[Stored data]
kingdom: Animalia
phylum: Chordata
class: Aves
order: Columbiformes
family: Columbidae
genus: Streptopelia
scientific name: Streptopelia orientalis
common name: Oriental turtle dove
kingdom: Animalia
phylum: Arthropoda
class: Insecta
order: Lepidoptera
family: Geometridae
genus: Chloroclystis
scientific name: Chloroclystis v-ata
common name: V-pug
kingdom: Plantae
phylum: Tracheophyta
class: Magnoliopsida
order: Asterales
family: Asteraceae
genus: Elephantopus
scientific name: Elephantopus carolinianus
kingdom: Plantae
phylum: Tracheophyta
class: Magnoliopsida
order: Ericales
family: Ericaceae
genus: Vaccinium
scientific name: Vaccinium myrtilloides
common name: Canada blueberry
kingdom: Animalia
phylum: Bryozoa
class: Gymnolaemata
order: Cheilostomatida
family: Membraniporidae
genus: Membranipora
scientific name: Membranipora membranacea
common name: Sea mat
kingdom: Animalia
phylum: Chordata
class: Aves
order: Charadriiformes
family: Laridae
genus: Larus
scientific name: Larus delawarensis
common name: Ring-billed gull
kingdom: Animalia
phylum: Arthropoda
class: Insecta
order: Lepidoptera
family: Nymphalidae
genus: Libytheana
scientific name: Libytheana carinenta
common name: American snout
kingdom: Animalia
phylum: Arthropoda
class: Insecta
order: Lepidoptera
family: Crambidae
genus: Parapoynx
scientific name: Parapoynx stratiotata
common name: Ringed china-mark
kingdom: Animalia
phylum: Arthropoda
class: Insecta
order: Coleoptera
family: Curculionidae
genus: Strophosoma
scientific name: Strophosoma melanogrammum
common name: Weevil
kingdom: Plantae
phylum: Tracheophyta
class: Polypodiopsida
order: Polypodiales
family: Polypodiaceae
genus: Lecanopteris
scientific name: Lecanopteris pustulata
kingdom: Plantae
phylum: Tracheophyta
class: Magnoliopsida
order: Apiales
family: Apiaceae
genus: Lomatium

» Given instruction: Copy every line of the records above word for word, keeping the original order.

» Written solution:
kingdom: Animalia
phylum: Chordata
class: Aves
order: Columbiformes
family: Columbidae
genus: Streptopelia
scientific name: Streptopelia orientalis
common name: Oriental turtle dove
kingdom: Animalia
phylum: Arthropoda
class: Insecta
order: Lepidoptera
family: Geometridae
genus: Chloroclystis
scientific name: Chloroclystis v-ata
common name: V-pug
kingdom: Plantae
phylum: Tracheophyta
class: Magnoliopsida
order: Asterales
family: Asteraceae
genus: Elephantopus
scientific name: Elephantopus carolinianus
kingdom: Plantae
phylum: Tracheophyta
class: Magnoliopsida
order: Ericales
family: Ericaceae
genus: Vaccinium
scientific name: Vaccinium myrtilloides
common name: Canada blueberry
kingdom: Animalia
phylum: Bryozoa
class: Gymnolaemata
order: Cheilostomatida
family: Membraniporidae
genus: Membranipora
scientific name: Membranipora membranacea
common name: Sea mat
kingdom: Animalia
phylum: Chordata
class: Aves
order: Charadriiformes
family: Laridae
genus: Larus
scientific name: Larus delawarensis
common name: Ring-billed gull
kingdom: Animalia
phylum: Arthropoda
class: Insecta
order: Lepidoptera
family: Nymphalidae
genus: Libytheana
scientific name: Libytheana carinenta
common name: American snout
kingdom: Animalia
phylum: Arthropoda
class: Insecta
order: Lepidoptera
family: Crambidae
genus: Parapoynx
scientific name: Parapoynx stratiotata
common name: Ringed china-mark
kingdom: Animalia
phylum: Arthropoda
class: Insecta
order: Coleoptera
family: Curculionidae
genus: Strophosoma
scientific name: Strophosoma melanogrammum
common name: Weevil
kingdom: Plantae
phylum: Tracheophyta
class: Polypodiopsida
order: Polypodiales
family: Polypodiaceae
genus: Lecanopteris
scientific name: Lecanopteris pustulata
kingdom: Plantae
phylum: Tracheophyta
class: Magnoliopsida
order: Apiales
family: Apiaceae
genus: Lomatium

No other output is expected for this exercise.